** Directions **
From the first line through the last, transcribe the listing word for word.

· · ·

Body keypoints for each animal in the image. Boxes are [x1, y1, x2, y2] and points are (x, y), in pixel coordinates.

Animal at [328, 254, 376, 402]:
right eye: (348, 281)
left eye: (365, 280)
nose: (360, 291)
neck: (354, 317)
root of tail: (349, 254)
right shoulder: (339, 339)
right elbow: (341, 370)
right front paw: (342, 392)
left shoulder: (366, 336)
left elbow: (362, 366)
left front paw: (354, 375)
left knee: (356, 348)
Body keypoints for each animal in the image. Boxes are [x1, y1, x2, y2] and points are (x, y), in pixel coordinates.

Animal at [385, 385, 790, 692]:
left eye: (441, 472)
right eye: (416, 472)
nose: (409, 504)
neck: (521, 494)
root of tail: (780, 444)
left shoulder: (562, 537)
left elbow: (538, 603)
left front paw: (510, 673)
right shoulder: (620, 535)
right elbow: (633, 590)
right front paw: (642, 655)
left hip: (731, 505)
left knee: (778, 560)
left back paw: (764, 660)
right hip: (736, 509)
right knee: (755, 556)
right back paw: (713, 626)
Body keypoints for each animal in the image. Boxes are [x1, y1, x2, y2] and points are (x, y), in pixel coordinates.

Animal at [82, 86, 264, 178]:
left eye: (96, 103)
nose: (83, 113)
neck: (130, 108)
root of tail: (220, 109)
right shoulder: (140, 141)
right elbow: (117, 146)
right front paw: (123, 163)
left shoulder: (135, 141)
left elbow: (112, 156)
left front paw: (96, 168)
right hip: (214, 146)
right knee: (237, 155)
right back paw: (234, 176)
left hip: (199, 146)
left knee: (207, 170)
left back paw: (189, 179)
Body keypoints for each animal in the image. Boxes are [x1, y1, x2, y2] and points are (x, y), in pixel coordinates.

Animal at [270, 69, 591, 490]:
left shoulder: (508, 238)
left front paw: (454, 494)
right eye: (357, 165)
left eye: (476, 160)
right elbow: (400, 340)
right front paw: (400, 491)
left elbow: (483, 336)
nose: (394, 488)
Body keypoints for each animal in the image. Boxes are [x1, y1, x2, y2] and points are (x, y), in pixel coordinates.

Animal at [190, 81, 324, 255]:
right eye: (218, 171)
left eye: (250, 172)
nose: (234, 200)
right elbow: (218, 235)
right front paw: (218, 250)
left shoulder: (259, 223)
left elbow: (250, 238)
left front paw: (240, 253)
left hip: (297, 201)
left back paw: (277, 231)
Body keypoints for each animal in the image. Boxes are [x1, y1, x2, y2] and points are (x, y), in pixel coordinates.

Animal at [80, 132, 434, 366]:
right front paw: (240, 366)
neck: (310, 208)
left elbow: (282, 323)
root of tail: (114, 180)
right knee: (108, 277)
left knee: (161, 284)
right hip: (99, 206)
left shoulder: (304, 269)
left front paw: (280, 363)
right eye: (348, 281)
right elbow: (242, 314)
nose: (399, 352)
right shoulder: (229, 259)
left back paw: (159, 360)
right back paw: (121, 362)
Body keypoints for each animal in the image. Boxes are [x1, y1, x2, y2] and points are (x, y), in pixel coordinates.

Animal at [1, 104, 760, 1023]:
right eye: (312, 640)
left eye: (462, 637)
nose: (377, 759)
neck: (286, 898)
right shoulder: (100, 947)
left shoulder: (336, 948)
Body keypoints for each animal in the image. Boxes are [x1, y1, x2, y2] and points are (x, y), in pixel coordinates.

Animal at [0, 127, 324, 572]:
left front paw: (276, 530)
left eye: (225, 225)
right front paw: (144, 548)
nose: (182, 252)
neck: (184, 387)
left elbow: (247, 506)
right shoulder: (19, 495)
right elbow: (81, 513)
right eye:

· · ·

** Reply **
Body keypoints for each animal in the image. Boxes are [x1, y1, x2, y2] and points are (x, y), in pixel coordinates.

Animal at [328, 254, 376, 402]:
right eye: (348, 281)
left eye: (365, 280)
nose: (360, 291)
neck: (354, 317)
root of tail: (349, 254)
right shoulder: (339, 339)
right elbow: (341, 370)
right front paw: (342, 392)
left shoulder: (366, 336)
left elbow: (362, 366)
left front paw: (354, 375)
left knee: (356, 348)
Body keypoints for each animal in the image. Boxes are [x1, y1, x2, y2] and points are (x, y), in pixel coordinates.

Animal at [385, 385, 790, 692]:
left eye: (441, 472)
right eye: (416, 472)
nose: (409, 504)
neck: (521, 494)
root of tail: (780, 444)
left shoulder: (562, 537)
left elbow: (538, 603)
left front paw: (510, 673)
right shoulder: (620, 535)
right elbow: (633, 590)
right front paw: (642, 655)
left hip: (731, 505)
left knee: (778, 560)
left back paw: (764, 660)
right hip: (736, 509)
right knee: (755, 556)
right back paw: (713, 626)
Body keypoints for each animal in the image. Boxes are [x1, y1, x2, y2] and points are (x, y), in pixel coordinates.

Animal at [82, 86, 264, 178]:
left eye: (96, 103)
nose: (83, 113)
neck: (130, 108)
root of tail: (220, 109)
right shoulder: (140, 141)
right elbow: (117, 146)
right front paw: (123, 163)
left shoulder: (135, 141)
left elbow: (112, 156)
left front paw: (96, 168)
right hip: (214, 146)
right knee: (237, 155)
right back paw: (234, 176)
left hip: (199, 146)
left knee: (207, 170)
left back paw: (189, 179)
Body keypoints for each animal in the image. Boxes are [x1, y1, x2, y2] and points are (x, y), in pixel coordinates.

Animal at [270, 69, 591, 490]:
left shoulder: (508, 238)
left front paw: (454, 494)
right eye: (357, 165)
left eye: (476, 160)
right elbow: (400, 340)
right front paw: (400, 491)
left elbow: (483, 336)
nose: (394, 488)
Body keypoints for each animal in the image. Boxes are [x1, y1, x2, y2] and points are (x, y), in pixel coordinates.

Animal at [190, 81, 324, 255]:
right eye: (218, 171)
left eye: (250, 172)
nose: (234, 200)
right elbow: (218, 235)
right front paw: (218, 250)
left shoulder: (259, 223)
left elbow: (250, 238)
left front paw: (240, 253)
left hip: (297, 201)
left back paw: (277, 231)
Body keypoints for each animal in the image. Boxes are [x1, y1, x2, y2] and points are (x, y), in pixel coordinates.

Animal at [80, 132, 434, 366]:
right front paw: (240, 366)
neck: (310, 208)
left elbow: (282, 323)
root of tail: (114, 180)
right knee: (108, 277)
left knee: (161, 284)
right hip: (99, 206)
left shoulder: (304, 269)
left front paw: (280, 363)
right eye: (348, 281)
right elbow: (242, 314)
nose: (399, 352)
right shoulder: (229, 259)
left back paw: (159, 360)
right back paw: (121, 362)
Body keypoints for each animal in the image. Boxes are [x1, y1, x2, y2] and points are (x, y), in pixel coordinates.

Animal at [1, 104, 760, 1023]:
right eye: (312, 640)
left eye: (462, 637)
nose: (377, 759)
neck: (286, 898)
right shoulder: (100, 947)
left shoulder: (336, 948)
Body keypoints for each animal in the image. Boxes are [x1, y1, x2, y2] and points are (x, y), in pixel coordinates.

Animal at [0, 127, 324, 572]:
left front paw: (276, 530)
left eye: (225, 225)
right front paw: (144, 548)
nose: (182, 252)
neck: (184, 387)
left elbow: (247, 506)
right shoulder: (19, 495)
right elbow: (81, 513)
right eye:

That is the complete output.